Unless you are using a musician that you already know online, or one that came strongly recommended from a friend who you trust, make sure that you are using a trusted platform to find your musicians. SoundBetter is a great example of this. A site that lets you really look at the musician, and hear a demo reel, as well as see client reviews, articles, and a discography is exactly what you want to look for when you are scouting potential talent. This helps you make sure that you are not going to pay two hundred dollars to Joe Schmo with an M-Box and Garage Band to track guitar for you with his Wall-Mart Strat. Not to mention that in SoundBetters case, as long as you and the musician agree to it when the musician submits his or her proposal, SoundBetter can hold your money for you and give it back if you are unsatisfied with the players work. This way you do not need to worry about shelling out money for something that does not turnout.

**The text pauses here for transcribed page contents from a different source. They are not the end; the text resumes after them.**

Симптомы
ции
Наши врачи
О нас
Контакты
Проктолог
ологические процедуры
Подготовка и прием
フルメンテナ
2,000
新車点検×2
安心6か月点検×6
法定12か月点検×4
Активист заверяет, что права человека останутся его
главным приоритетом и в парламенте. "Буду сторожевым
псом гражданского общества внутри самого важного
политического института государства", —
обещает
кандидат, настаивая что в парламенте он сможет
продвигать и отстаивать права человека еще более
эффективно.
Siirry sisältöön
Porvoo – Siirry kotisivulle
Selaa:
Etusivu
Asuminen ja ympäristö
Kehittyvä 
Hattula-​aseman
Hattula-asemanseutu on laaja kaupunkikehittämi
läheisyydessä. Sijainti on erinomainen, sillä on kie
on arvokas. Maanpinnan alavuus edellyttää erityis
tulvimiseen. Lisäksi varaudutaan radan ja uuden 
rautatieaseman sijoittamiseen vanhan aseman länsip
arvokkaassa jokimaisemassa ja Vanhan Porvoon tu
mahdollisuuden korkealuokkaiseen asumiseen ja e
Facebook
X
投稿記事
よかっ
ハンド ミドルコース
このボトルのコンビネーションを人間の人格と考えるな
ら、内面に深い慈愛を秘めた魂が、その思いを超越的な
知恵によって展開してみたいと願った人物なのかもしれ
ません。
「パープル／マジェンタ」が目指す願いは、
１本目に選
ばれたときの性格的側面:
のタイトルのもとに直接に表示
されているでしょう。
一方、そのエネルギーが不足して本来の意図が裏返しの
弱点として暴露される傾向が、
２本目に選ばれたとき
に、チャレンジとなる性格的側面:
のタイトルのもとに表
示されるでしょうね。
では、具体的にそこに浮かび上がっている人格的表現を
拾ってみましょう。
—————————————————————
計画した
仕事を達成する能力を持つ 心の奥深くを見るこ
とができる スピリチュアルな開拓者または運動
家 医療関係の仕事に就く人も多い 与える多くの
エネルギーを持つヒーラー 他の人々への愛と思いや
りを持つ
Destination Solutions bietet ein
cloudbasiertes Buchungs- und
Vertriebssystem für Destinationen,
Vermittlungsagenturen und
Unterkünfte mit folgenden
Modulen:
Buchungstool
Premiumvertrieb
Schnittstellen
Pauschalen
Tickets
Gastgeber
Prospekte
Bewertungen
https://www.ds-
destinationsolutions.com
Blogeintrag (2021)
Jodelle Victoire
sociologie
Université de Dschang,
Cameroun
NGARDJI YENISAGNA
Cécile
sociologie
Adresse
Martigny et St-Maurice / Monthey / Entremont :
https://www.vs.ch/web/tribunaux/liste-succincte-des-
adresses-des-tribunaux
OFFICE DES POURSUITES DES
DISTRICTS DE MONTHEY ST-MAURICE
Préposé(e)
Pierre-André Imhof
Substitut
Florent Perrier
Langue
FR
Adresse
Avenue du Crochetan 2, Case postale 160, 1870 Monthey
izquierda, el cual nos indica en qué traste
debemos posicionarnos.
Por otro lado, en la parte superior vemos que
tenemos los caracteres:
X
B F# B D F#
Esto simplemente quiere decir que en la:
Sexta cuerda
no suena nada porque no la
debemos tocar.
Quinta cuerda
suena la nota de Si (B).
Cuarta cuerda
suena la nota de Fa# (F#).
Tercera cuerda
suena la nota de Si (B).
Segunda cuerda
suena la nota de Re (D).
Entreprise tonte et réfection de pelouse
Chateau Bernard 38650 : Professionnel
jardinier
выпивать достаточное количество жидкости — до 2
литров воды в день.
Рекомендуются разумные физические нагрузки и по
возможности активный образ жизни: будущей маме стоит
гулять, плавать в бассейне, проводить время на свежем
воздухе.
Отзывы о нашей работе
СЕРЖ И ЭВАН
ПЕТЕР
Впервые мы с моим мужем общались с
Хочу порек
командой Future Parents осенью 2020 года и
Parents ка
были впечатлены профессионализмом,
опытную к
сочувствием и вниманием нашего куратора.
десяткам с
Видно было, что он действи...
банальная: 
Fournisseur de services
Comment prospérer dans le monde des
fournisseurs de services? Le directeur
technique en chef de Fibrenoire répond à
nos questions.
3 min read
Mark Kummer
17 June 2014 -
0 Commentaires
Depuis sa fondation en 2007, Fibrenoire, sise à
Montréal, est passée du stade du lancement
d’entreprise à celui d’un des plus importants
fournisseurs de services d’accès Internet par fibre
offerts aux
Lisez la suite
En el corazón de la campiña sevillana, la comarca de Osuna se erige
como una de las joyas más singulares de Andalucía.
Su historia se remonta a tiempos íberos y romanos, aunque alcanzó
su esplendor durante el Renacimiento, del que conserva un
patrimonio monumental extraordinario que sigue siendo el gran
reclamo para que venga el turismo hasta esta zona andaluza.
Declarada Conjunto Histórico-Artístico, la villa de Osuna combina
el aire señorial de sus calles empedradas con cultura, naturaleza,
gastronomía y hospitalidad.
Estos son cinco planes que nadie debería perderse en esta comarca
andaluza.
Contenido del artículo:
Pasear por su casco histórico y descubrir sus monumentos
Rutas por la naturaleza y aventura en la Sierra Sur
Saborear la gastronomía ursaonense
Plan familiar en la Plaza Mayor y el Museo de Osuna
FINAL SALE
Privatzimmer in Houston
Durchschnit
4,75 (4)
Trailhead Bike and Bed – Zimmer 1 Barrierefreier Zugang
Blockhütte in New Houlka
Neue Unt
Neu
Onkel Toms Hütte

At the end of the day, working online with Musicians is a really fun way to make a record. It gives you the ability to handpick your dream team of players. You can get a drummer from LA, a guitarist from Vancouver (hint, hint), a bassist from Toronto, and a key player from New York. And seeing how the tracks turn out with all these different players is a lot of fun – for the players, and for you. In addition, having the ability to broaden the circle of musicians that you work with will only make the music better, and the recording process a whole lot more enjoyable.

  • Great article Paul! This hits the nail on the head. Asking the client to provide you a reference track or 2 really helps me understand of ‘hear’ what they are looking for. This is especially useful when hiring a gospel bassist originally from St. Croix USVI 🇻🇮🇺🇸👦🏾⛪️🤙🏾!

  • Thanks Paul -- this really helps me to understand how to get the best result with the fewest misunderstandings. Will follow your advice!

  • Default-avatarby Brandon

    Great article Paul!

  • Default-avatarby Jimmy L.Sound

    Thank you Paul! Very nice and usefull article! :)

  • Default-avatarby RC Bergeron

    This is a great article and sounds like it's coming from someone with a solid background in session work. Very well done.